Un livre que j’aimerais traduire
newitalianbooks demande chaque mois à un traducteur
de proposer un livre qu’il aimerait traduire.
Ce mois-ci, Jeanne Bonner, traductrice de l’italien vers l’anglais, présente :
Lidia Beccaria Rolfi
L’esile filo della memoria. Ravensbrück, 1945: un drammatico ritorno alla libertà
Turin, Einaudi, 1996
De nombreux livres sur les Juifs et les prisonniers politiques du nazisme, en italien ou dans d’autres langues, ont acquis une grande notoriété, mais les plus célèbres sont presque toujours écrits par des hommes.
Les témoignages des femmes victimes de la captivité nazie parce qu’elles étaient juives ou avaient participé à la résistance sont souvent relégués en marge du débat sur les survivants des camps d’extermination. Selon de nombreux chercheurs, il peut arriver qu’ils ne soient même pas publiés ou traduits dans d’autres langues, ce qui leur permettrait d’accéder à un public beaucoup plus large.
L’esile filo della memoria Ravensbrück, 1945: un drammatico ritorno alla libertà de Lidia Beccaria Rolfi est un ouvrage magnifiquement écrit qui relate les expériences de l’autrice en tant que prisonnière politique à Ravensbrück, la tristement célèbre prison pour femmes construite par les nazis à 80 km au nord de Berlin.
Le genre joue un rôle important dans son histoire, qui commence non pas avec la capture ou le début de l’emprisonnement, mais avec la libération en 1945. Elle raconte donc son long voyage de retour, un peu à la manière de La Trêve de Primo Levi (la traduction américaine s’intitule « The Reawakening »). Après avoir laissé derrière elle le spectre de la violence nazie, l’autrice se trouve exposée au danger de la violence sexuelle alors qu’elle rentre lentement chez elle à Mondovì, dans le Piémont. À un moment donné de son voyage, des soldats américains l’emmènent avec deux jeunes filles juives dans un camp de concentration abandonné, où elles peuvent dormir pour la nuit. Mais ils ne permettent pas aux filles de se déplacer librement, car la menace de soldats prédateurs de diverses nationalités plane. Pour certains hommes en guerre, écrit Rolfi, n’importe quel type de femme convient pour une conquête rapide, « même les squelettiques, même les petites filles ».

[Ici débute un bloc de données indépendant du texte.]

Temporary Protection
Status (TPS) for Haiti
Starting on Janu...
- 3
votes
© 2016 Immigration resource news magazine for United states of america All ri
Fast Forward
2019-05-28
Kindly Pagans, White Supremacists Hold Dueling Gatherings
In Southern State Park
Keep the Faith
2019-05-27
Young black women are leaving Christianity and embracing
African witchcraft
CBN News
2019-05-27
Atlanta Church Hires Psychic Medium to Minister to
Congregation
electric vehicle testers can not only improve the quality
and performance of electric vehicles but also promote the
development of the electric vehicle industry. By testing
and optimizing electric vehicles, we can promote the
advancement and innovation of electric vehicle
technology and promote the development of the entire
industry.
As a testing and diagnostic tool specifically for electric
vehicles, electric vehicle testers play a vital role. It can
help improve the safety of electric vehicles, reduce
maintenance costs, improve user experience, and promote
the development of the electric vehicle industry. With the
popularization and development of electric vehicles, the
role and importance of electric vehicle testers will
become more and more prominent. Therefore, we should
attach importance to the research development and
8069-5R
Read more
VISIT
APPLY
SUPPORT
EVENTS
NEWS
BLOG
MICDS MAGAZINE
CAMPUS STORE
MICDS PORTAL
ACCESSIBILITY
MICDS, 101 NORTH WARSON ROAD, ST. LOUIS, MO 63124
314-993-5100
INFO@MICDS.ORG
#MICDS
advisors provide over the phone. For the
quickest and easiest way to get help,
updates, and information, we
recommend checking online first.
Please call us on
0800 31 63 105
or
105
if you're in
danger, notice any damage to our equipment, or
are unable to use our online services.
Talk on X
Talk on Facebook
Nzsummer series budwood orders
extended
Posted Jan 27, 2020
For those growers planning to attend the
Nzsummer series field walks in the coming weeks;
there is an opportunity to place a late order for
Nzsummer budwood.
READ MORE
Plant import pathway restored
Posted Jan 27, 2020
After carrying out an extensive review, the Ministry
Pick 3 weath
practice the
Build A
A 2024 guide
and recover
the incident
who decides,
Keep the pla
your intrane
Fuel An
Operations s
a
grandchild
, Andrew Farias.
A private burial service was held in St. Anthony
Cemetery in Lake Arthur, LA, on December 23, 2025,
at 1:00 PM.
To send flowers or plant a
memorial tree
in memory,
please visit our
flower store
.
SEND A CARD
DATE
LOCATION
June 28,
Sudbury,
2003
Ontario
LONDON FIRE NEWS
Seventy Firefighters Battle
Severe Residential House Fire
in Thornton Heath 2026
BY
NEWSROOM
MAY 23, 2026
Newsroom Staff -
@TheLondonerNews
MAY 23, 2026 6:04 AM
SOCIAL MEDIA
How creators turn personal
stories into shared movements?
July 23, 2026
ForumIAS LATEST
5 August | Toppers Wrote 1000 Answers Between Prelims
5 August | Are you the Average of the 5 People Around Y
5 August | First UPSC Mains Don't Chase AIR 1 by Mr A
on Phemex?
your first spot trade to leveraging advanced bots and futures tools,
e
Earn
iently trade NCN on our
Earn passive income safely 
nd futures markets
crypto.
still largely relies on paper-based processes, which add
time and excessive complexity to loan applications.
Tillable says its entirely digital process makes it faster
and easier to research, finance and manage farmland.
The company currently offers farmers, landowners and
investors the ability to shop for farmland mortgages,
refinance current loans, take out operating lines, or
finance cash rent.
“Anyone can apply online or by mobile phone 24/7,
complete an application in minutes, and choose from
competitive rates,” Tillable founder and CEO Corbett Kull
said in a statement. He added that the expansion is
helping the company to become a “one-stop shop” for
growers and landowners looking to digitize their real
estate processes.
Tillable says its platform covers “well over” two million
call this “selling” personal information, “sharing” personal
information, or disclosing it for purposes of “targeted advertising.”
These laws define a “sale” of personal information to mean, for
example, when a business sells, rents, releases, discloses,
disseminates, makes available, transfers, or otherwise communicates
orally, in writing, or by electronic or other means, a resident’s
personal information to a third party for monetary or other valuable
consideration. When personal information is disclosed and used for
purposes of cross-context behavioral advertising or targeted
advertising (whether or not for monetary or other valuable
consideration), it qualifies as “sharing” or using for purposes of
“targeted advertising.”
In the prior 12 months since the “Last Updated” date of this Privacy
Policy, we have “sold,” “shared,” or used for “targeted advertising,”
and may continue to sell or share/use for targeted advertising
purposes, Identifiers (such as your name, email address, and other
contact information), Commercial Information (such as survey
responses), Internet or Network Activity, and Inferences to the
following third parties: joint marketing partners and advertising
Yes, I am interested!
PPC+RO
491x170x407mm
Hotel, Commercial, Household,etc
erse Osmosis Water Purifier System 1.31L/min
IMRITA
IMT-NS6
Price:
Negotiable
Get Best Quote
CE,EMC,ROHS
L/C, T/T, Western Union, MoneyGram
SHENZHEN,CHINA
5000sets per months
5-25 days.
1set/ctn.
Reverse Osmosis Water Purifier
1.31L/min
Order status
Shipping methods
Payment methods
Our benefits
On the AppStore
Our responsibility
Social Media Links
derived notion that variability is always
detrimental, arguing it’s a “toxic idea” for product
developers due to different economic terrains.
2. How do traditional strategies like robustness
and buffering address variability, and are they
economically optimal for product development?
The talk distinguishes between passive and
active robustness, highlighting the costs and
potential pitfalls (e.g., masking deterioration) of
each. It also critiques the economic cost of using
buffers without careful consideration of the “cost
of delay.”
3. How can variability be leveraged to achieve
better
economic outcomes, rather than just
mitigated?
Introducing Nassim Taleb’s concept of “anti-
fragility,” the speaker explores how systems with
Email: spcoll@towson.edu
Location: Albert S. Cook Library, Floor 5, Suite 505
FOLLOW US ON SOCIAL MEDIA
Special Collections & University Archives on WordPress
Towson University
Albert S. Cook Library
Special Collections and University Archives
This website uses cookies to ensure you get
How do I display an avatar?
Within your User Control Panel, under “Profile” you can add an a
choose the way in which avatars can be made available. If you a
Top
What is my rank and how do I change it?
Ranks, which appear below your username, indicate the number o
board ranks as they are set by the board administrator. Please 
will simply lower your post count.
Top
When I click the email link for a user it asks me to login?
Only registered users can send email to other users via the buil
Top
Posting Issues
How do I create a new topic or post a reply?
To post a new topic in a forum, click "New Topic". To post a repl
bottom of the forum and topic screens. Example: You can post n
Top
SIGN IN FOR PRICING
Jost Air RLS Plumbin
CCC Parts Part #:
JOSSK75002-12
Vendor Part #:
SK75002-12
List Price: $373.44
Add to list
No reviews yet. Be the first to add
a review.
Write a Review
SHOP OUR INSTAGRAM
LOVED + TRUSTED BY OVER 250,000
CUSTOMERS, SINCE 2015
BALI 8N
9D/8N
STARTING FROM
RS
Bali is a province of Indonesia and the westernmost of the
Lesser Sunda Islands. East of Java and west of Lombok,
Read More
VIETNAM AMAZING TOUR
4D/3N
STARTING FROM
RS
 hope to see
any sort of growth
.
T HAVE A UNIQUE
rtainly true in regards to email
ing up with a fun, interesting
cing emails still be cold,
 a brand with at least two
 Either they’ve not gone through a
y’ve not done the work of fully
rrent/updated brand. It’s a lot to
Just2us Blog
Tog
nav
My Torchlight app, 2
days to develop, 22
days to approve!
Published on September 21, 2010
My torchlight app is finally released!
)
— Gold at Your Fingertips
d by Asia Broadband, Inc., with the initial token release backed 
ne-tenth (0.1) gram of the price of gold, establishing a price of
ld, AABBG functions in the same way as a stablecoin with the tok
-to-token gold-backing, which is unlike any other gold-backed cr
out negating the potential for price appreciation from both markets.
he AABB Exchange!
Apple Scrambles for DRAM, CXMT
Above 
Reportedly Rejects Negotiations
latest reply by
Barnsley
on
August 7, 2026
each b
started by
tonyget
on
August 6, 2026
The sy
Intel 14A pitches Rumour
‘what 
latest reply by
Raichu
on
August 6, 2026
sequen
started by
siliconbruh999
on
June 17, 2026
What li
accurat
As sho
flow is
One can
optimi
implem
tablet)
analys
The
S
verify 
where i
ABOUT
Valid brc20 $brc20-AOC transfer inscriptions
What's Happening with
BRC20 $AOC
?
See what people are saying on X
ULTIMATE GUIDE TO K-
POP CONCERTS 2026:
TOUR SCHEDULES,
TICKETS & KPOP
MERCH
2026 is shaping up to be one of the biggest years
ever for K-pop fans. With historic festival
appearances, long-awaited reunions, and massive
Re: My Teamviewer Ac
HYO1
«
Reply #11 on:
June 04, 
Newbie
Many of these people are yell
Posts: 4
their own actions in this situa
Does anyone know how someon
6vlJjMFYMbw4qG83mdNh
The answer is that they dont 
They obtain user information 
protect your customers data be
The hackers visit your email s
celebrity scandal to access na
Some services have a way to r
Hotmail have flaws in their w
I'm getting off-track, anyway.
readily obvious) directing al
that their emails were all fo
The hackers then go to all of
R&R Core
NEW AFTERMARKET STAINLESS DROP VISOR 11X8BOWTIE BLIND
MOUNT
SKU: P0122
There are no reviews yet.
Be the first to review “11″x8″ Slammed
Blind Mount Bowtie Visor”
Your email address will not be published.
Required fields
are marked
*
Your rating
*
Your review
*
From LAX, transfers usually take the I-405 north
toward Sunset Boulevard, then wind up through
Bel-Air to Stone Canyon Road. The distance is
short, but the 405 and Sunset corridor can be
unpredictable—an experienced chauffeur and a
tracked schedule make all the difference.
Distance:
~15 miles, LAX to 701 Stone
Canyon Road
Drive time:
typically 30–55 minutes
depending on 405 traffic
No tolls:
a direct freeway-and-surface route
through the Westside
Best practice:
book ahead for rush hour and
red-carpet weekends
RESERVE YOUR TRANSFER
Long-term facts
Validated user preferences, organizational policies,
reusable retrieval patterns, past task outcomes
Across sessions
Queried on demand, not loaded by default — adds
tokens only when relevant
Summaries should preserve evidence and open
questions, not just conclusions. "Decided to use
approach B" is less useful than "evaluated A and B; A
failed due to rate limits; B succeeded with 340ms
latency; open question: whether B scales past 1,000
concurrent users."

Organisé sous forme de journal, ce livre est un récit fascinant des événements peu étudiés du rapatriement de milliers d’Européens qui ont été emprisonnés pendant la Seconde Guerre mondiale et qui ont réussi à survivre. Pour l’autrice, comme pour beaucoup d’autres, la libération signifiait la fin du brutal cauchemar nazi, mais le long voyage de retour nécessitait la traversée d’un continent déchiré par la guerre, dénué de ressources et souvent de tout espoir.
Rolfi a un formidable souci du détail, et son récit comporte des moments de joie, même au milieu du plus grand désarroi. À un moment donné, alors qu’elle se trouve avec d’autres prisonniers libérés, elle raconte qu’un concours de jurons éclate au sein d’un groupe de soldats italiens et Rolfi note, avec satisfaction, que « naturellement, le Toscan a gagné ».
Près de 80 ans après les événements décrits, son livre continue d’étonner : comment elle a réussi à survivre au voyage de retour après des années de captivité nazie ; comment elle a souvent été ignorée, même par ceux qui ont écouté le récit de ses épreuves ; comment, en tant que femme ayant combattu avec les partisans, elle a dû se battre pour trouver du travail et être respectée après la guerre.
Jeanne Bonner est écrivaine, éditrice et traductrice littéraire. Sa traduction du premier recueil de nouvelles d’Edith Bruck, This Darkness Will Never End, sera publiée en 2025 par Paul Dry Books. Traductrice littéraire à temps partiel, elle s’intéresse particulièrement aux femmes écrivaines émergentes et aux œuvres de femmes écrivaines qui ont été négligées. Elle a traduit des œuvres de Francesca Marzia Esposito, Irene Chias, Grazia Versani et Francesca Scotti.